» Data for analysis:
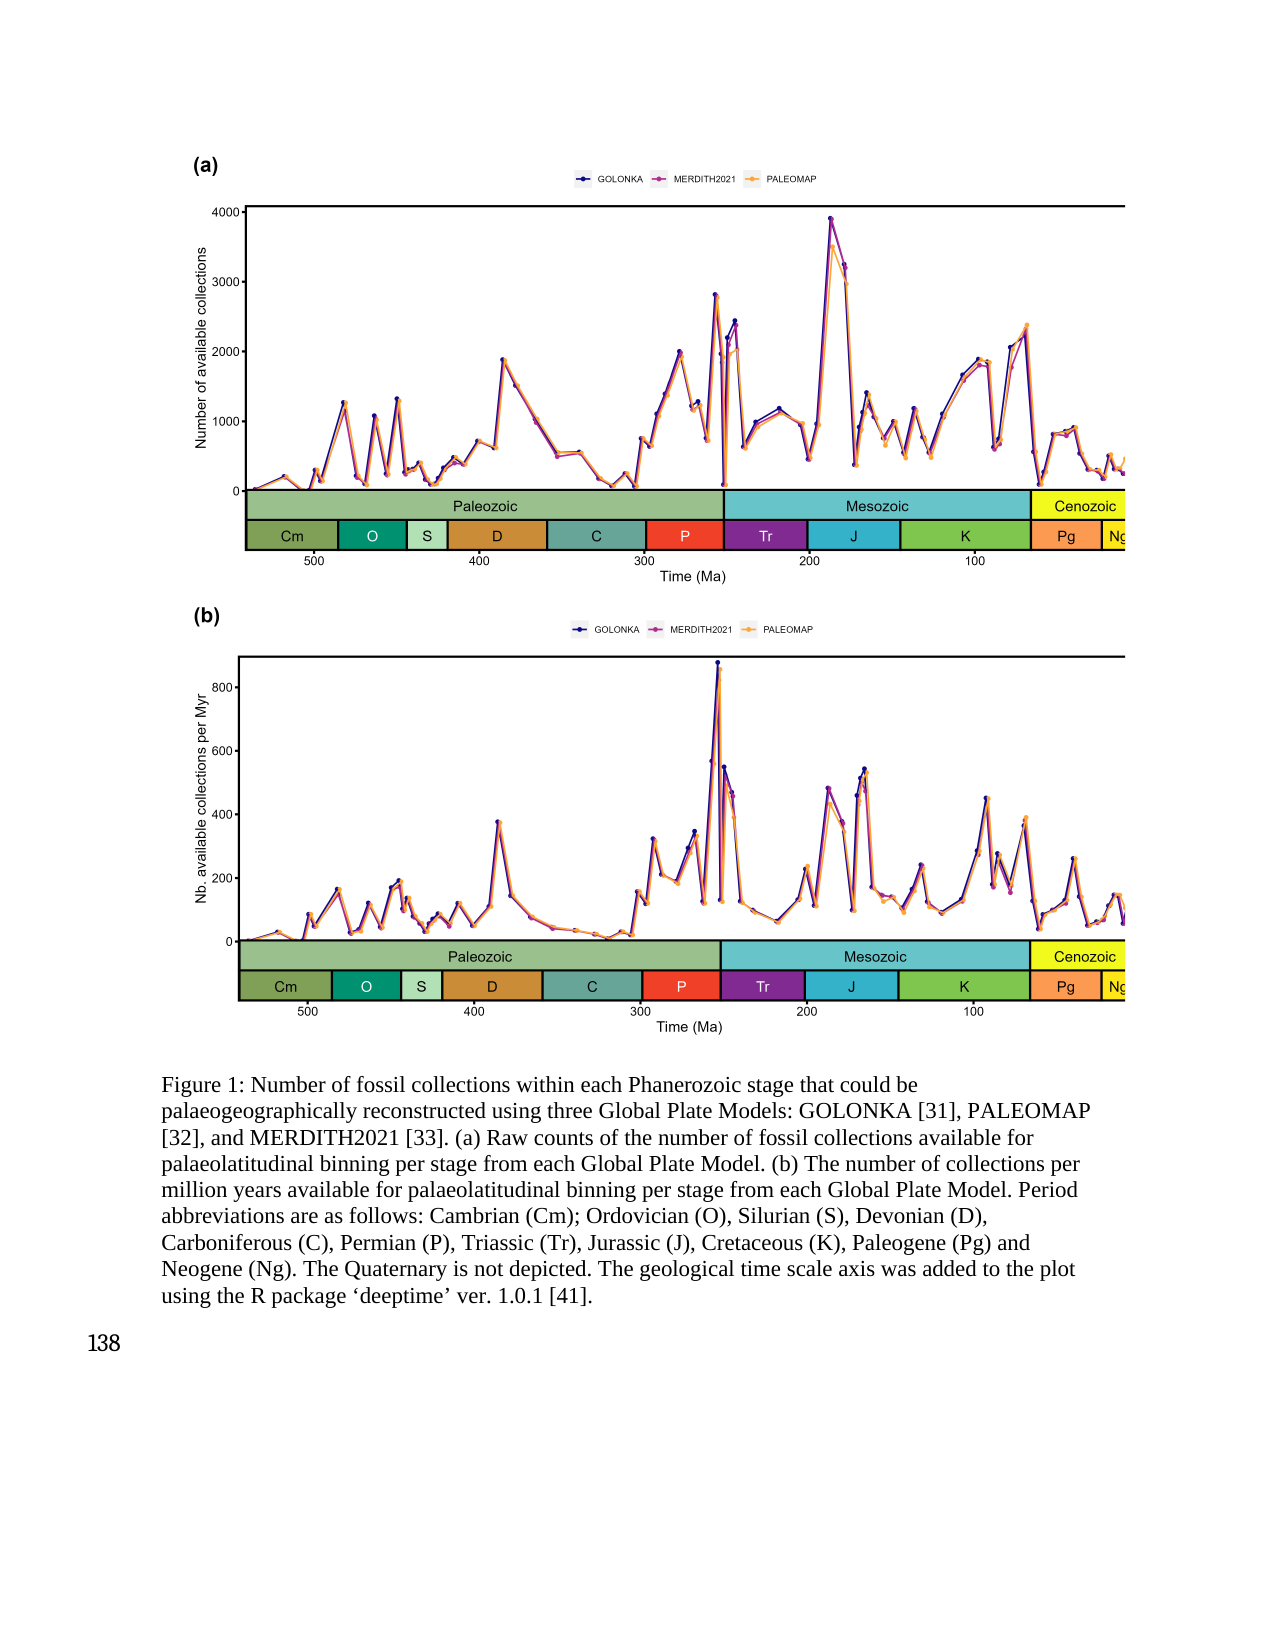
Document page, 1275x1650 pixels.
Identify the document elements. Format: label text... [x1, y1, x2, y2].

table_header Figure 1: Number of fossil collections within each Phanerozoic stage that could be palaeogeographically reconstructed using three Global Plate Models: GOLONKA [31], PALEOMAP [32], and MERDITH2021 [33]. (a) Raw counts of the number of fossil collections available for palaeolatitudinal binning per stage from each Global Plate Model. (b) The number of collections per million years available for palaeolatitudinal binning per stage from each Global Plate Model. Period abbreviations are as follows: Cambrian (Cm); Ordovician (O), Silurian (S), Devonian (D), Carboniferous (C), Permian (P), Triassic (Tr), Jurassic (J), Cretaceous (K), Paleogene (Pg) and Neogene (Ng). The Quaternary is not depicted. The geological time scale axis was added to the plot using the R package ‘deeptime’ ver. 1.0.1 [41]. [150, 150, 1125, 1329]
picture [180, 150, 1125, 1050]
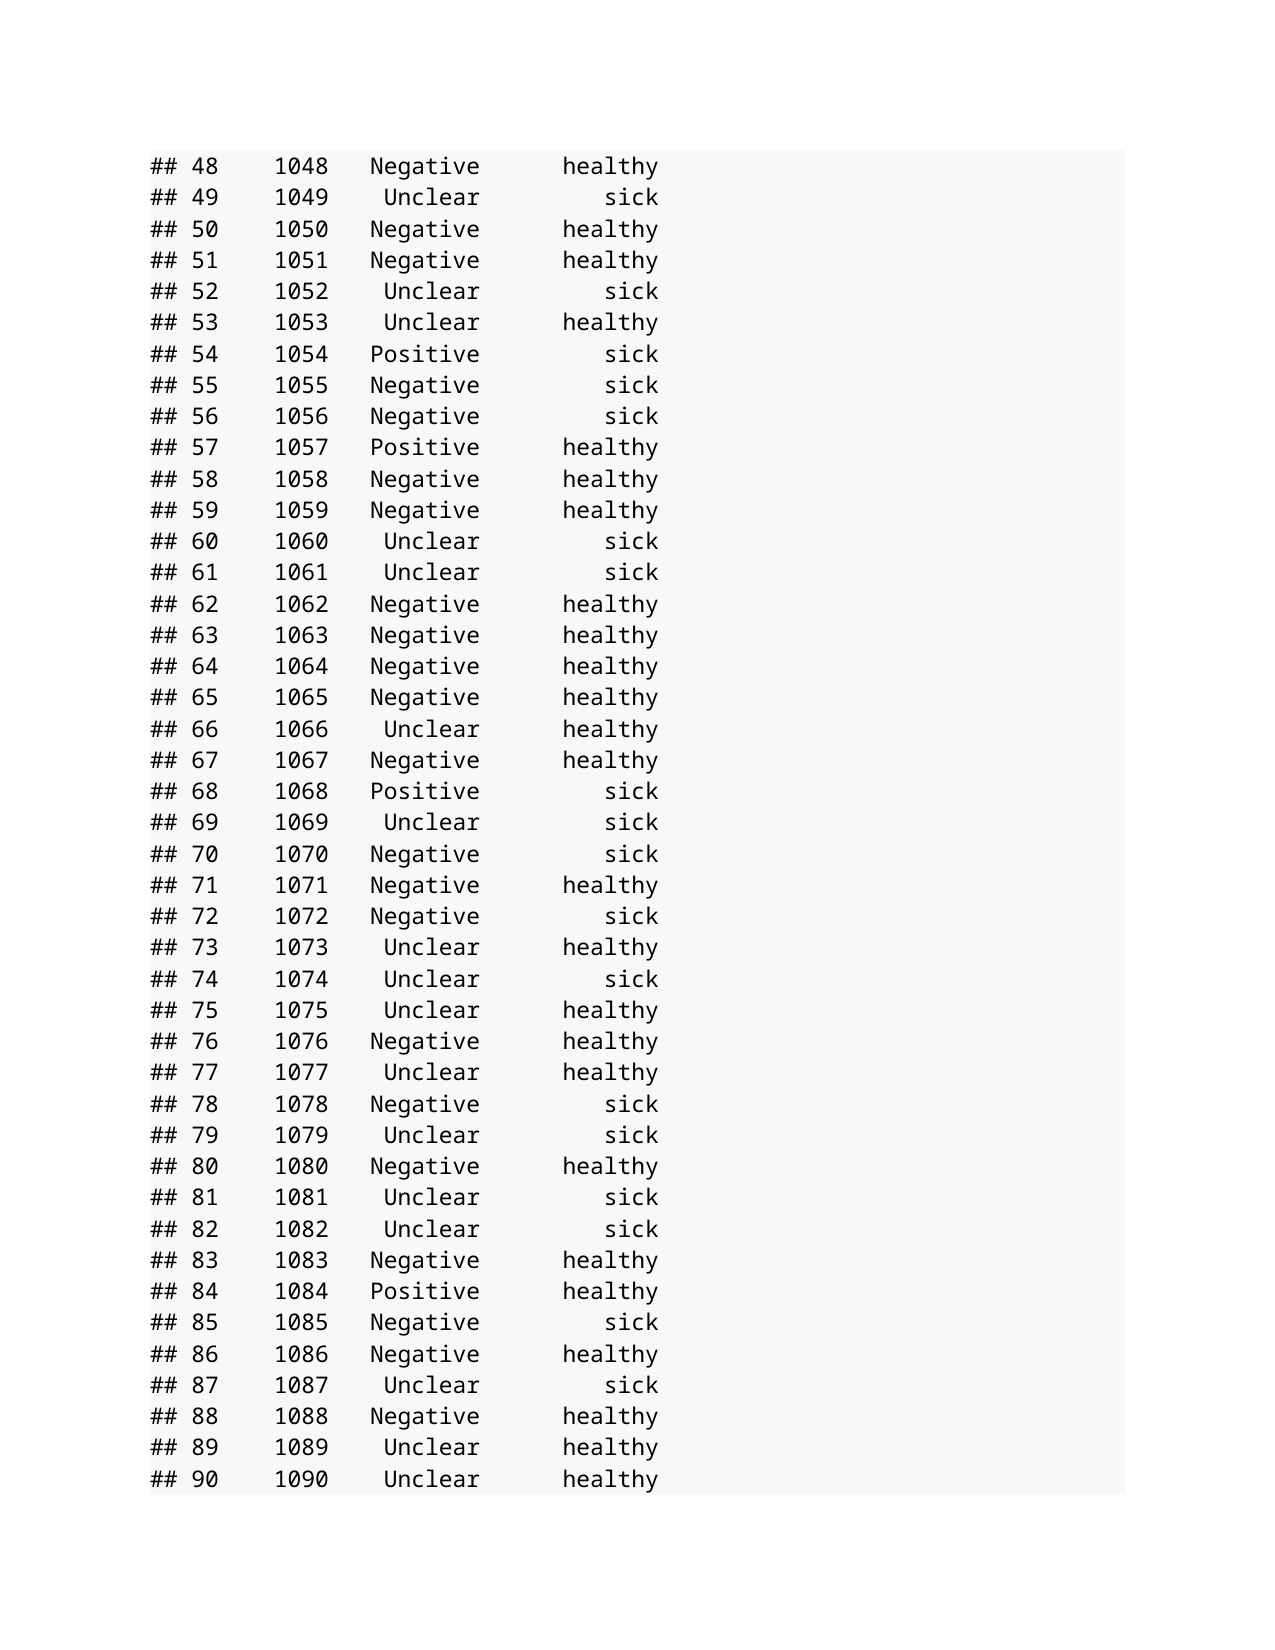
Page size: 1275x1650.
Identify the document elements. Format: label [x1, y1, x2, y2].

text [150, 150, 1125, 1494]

» Work order: Everything but the pictures is needed: copy the data above exactly.

» Expected answer:
Document page, 1275x1650 pixels.
Identify the document elements. Format: label text... [x1, y1, x2, y2].

table_header Figure 1: Number of fossil collections within each Phanerozoic stage that could be palaeogeographically reconstructed using three Global Plate Models: GOLONKA [31], PALEOMAP [32], and MERDITH2021 [33]. (a) Raw counts of the number of fossil collections available for palaeolatitudinal binning per stage from each Global Plate Model. (b) The number of collections per million years available for palaeolatitudinal binning per stage from each Global Plate Model. Period abbreviations are as follows: Cambrian (Cm); Ordovician (O), Silurian (S), Devonian (D), Carboniferous (C), Permian (P), Triassic (Tr), Jurassic (J), Cretaceous (K), Paleogene (Pg) and Neogene (Ng). The Quaternary is not depicted. The geological time scale axis was added to the plot using the R package ‘deeptime’ ver. 1.0.1 [41]. [150, 150, 1125, 1329]
picture [180, 150, 1125, 1050]
Page size: 1275x1650.
Identify the document elements. Format: label [x1, y1, x2, y2].

text [150, 150, 1125, 1494]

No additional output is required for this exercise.